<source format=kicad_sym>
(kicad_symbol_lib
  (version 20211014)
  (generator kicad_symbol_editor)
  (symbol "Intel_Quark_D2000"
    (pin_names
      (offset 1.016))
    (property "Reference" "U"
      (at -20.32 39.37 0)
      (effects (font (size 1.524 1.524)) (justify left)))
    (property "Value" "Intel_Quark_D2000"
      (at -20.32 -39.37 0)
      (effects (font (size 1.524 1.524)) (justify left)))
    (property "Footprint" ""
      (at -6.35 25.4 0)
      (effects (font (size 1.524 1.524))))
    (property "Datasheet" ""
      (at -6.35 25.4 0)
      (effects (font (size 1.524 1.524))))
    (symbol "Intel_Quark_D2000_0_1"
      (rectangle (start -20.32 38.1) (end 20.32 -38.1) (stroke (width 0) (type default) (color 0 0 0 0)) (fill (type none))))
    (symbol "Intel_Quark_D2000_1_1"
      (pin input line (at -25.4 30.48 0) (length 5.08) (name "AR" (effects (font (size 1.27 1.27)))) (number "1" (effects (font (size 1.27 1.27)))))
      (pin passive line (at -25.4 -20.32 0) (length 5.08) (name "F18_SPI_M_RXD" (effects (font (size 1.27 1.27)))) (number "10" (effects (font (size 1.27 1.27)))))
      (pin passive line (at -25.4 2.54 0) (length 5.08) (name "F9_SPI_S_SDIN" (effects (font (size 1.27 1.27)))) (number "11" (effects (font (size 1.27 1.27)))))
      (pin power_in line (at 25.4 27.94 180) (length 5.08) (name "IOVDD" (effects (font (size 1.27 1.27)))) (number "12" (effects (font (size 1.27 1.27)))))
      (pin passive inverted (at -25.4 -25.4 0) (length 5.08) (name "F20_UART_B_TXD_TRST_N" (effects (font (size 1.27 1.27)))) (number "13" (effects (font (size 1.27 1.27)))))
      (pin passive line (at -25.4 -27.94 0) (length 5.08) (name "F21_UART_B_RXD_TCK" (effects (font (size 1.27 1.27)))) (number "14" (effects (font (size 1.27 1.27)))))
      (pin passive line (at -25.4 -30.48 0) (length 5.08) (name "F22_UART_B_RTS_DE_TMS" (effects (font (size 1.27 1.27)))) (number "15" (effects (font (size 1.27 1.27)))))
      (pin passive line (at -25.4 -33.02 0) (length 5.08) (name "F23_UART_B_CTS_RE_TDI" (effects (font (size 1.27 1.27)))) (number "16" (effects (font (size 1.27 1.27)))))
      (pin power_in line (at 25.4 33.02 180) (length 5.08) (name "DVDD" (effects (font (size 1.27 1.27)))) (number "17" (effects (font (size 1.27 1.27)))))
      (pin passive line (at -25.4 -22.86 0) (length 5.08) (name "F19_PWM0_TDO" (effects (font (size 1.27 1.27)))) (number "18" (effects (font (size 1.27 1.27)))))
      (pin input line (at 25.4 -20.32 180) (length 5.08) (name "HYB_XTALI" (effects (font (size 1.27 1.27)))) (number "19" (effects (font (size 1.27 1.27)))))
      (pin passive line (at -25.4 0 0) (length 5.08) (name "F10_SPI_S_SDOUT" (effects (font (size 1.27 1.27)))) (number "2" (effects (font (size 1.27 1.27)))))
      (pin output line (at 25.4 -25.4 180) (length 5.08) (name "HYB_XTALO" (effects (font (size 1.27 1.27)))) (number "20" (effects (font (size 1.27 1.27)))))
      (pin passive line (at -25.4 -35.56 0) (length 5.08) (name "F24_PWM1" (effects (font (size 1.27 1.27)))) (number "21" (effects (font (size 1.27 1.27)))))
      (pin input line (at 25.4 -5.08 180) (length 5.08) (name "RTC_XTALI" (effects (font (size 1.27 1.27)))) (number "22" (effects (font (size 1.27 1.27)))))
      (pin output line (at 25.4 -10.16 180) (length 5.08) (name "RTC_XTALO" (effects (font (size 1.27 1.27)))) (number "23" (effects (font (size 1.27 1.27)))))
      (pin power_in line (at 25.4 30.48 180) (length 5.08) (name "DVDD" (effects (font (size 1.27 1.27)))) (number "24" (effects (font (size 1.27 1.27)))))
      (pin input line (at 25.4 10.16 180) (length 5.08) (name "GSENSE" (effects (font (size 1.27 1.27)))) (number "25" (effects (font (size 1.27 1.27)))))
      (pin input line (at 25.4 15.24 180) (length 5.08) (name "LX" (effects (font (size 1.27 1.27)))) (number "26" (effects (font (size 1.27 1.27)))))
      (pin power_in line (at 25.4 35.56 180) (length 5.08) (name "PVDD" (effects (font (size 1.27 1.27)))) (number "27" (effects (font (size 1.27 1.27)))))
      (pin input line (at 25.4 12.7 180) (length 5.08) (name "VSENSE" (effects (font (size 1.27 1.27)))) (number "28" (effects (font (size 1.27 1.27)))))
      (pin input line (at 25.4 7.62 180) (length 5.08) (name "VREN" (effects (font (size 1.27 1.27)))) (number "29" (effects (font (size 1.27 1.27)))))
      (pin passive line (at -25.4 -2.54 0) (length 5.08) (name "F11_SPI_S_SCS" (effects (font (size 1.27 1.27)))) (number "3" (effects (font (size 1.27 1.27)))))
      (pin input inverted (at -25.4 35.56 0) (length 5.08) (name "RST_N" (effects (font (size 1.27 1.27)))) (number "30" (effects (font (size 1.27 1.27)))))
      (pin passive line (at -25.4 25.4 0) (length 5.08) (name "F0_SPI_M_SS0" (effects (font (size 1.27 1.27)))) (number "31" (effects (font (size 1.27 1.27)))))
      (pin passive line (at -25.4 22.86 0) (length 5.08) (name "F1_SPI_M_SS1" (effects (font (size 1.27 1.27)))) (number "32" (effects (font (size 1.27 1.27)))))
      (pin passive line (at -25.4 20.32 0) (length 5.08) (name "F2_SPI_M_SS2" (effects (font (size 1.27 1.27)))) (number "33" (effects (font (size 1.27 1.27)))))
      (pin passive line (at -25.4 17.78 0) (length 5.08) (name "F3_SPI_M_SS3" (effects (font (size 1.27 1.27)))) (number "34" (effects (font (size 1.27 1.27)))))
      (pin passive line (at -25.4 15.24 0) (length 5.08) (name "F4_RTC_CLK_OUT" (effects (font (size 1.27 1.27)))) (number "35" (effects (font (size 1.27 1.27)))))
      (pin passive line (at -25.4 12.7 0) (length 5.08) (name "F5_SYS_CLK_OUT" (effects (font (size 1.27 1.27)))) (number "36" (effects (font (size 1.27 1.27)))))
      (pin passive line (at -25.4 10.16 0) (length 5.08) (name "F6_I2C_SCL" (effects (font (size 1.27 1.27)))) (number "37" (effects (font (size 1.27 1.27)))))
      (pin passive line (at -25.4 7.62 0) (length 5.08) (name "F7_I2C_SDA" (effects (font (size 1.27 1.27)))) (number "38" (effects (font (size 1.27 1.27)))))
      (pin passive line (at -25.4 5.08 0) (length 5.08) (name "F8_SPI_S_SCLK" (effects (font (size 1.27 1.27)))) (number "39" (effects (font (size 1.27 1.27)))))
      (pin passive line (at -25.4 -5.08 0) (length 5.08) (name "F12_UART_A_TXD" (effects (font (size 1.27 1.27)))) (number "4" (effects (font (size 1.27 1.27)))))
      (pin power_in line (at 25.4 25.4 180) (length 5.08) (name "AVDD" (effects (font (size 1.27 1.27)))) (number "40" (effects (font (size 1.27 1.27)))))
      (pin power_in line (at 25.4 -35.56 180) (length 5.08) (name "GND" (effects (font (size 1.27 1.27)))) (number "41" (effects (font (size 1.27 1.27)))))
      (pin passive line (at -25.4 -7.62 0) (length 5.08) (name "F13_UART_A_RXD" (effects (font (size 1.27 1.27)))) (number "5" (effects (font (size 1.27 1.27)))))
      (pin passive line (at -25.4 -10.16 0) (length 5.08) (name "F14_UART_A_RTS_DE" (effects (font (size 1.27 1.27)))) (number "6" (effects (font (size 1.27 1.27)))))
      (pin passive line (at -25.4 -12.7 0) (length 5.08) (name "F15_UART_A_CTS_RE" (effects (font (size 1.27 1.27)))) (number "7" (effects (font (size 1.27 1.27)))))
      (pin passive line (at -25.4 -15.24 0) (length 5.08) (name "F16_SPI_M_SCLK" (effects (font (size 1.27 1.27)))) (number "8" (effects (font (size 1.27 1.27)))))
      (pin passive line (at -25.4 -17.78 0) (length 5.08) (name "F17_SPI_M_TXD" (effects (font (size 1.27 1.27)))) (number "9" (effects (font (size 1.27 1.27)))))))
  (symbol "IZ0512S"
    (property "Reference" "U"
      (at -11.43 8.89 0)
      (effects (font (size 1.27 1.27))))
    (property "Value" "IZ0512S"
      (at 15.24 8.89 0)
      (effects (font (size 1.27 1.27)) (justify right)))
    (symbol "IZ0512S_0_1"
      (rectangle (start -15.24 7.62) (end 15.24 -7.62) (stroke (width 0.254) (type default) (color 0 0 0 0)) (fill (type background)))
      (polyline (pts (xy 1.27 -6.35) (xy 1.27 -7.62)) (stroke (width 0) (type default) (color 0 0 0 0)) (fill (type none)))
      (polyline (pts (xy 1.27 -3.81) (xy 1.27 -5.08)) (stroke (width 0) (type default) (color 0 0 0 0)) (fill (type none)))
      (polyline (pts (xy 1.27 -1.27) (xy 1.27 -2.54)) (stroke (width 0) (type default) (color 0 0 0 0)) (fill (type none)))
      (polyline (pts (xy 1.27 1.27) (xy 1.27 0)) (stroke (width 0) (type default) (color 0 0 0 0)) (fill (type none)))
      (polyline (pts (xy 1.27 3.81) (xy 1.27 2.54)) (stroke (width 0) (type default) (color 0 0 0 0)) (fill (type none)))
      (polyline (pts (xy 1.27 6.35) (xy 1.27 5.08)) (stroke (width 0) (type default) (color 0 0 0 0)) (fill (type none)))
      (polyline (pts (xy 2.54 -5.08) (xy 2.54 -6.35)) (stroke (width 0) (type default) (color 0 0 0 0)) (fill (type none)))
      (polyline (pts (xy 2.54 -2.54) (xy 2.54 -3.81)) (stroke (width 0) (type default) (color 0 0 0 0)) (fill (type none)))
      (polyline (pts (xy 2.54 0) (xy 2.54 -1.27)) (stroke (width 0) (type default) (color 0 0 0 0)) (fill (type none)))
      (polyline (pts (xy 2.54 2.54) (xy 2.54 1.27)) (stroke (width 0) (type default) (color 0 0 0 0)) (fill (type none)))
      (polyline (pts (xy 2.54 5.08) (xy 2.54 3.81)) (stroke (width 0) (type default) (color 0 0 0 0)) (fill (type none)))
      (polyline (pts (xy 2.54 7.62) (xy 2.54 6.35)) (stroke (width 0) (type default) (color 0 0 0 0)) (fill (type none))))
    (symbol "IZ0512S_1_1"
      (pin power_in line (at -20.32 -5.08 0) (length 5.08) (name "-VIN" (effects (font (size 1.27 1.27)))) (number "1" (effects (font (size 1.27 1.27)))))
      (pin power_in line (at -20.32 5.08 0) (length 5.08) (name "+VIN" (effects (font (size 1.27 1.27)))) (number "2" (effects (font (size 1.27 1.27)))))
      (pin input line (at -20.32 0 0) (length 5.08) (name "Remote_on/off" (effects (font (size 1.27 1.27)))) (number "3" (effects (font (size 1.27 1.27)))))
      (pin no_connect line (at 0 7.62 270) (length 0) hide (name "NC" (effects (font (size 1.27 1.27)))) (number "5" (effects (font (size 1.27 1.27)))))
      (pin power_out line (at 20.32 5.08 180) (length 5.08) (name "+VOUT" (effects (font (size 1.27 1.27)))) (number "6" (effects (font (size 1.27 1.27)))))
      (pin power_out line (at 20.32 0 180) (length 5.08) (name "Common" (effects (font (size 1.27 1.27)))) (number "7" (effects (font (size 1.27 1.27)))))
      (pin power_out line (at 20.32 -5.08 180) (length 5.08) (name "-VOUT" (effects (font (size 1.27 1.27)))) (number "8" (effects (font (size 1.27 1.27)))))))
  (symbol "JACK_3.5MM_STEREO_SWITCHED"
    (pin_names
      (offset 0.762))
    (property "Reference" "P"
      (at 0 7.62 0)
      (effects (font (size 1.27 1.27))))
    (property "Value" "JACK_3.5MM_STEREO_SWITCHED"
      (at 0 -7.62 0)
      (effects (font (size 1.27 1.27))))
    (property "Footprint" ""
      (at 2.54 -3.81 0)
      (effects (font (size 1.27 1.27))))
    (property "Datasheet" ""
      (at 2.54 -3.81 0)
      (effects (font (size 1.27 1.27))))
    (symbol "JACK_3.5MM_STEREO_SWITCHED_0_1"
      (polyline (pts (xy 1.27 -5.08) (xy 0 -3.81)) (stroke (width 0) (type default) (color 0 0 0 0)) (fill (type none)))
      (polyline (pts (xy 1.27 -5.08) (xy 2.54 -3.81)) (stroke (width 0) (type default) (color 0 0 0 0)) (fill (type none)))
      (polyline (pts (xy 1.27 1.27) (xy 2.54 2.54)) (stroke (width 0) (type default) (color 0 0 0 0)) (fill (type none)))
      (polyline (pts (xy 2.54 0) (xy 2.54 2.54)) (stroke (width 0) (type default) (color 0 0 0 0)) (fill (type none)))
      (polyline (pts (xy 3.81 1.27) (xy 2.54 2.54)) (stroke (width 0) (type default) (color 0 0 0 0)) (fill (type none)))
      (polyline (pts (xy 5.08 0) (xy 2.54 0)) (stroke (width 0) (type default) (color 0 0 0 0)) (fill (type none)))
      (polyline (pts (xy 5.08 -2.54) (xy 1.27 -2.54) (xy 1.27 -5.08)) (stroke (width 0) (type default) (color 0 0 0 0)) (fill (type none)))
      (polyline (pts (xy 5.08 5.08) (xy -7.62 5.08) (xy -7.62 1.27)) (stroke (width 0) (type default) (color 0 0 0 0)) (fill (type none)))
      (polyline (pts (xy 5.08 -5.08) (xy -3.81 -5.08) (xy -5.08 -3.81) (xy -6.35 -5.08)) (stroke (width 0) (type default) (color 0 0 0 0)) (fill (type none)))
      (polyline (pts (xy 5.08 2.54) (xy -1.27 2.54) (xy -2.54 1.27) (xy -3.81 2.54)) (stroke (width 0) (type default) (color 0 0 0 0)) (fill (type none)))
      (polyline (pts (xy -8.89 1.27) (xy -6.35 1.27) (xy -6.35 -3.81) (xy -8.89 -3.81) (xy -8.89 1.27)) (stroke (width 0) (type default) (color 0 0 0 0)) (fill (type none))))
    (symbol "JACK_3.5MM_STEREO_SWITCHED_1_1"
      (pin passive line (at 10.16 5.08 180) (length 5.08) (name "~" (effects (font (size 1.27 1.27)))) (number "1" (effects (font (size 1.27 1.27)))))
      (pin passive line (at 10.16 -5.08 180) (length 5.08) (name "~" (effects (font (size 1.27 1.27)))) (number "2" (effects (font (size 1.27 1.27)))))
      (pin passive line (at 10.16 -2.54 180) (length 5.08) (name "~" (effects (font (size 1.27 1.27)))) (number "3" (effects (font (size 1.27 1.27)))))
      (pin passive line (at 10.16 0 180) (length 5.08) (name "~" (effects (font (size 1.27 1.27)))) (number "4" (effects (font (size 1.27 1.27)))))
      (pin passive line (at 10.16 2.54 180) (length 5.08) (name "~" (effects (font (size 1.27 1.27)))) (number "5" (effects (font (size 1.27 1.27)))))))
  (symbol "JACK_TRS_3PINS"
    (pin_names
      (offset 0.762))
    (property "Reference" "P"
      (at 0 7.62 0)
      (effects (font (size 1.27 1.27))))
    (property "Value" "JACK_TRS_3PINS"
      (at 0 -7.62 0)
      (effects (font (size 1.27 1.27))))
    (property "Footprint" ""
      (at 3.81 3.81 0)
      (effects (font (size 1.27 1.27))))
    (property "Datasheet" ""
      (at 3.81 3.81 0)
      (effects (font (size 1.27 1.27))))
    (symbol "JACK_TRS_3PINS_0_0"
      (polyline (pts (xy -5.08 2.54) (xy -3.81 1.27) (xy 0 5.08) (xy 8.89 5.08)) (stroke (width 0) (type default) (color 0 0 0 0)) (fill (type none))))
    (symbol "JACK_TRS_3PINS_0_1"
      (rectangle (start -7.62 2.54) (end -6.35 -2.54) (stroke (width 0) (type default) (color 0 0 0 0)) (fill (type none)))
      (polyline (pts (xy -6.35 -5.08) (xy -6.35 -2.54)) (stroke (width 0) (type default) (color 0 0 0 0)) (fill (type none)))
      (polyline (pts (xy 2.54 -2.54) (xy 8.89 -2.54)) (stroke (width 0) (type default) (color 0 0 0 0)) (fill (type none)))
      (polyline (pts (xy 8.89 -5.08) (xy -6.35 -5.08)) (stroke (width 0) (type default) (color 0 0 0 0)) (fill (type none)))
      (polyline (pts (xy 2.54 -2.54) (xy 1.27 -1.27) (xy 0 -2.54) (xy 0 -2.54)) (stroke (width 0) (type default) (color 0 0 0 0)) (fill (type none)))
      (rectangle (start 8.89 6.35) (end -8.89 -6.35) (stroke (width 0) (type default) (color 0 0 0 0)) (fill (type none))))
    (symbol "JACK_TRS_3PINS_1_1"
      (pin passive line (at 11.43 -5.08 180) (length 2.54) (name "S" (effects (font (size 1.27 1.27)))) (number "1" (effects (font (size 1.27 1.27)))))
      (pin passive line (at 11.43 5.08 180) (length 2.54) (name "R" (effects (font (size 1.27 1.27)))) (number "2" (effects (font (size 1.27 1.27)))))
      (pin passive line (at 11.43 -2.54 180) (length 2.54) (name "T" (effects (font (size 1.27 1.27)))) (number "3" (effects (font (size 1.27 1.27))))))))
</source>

Action item —
Identify every line above with the string "input" in it. Copy those lines.

Task response —
      (pin input line (at -25.4 30.48 0) (length 5.08) (name "AR" (effects (font (size 1.27 1.27)))) (number "1" (effects (font (size 1.27 1.27)))))
      (pin input line (at 25.4 -20.32 180) (length 5.08) (name "HYB_XTALI" (effects (font (size 1.27 1.27)))) (number "19" (effects (font (size 1.27 1.27)))))
      (pin input line (at 25.4 -5.08 180) (length 5.08) (name "RTC_XTALI" (effects (font (size 1.27 1.27)))) (number "22" (effects (font (size 1.27 1.27)))))
      (pin input line (at 25.4 10.16 180) (length 5.08) (name "GSENSE" (effects (font (size 1.27 1.27)))) (number "25" (effects (font (size 1.27 1.27)))))
      (pin input line (at 25.4 15.24 180) (length 5.08) (name "LX" (effects (font (size 1.27 1.27)))) (number "26" (effects (font (size 1.27 1.27)))))
      (pin input line (at 25.4 12.7 180) (length 5.08) (name "VSENSE" (effects (font (size 1.27 1.27)))) (number "28" (effects (font (size 1.27 1.27)))))
      (pin input line (at 25.4 7.62 180) (length 5.08) (name "VREN" (effects (font (size 1.27 1.27)))) (number "29" (effects (font (size 1.27 1.27)))))
      (pin input inverted (at -25.4 35.56 0) (length 5.08) (name "RST_N" (effects (font (size 1.27 1.27)))) (number "30" (effects (font (size 1.27 1.27)))))
      (pin input line (at -20.32 0 0) (length 5.08) (name "Remote_on/off" (effects (font (size 1.27 1.27)))) (number "3" (effects (font (size 1.27 1.27)))))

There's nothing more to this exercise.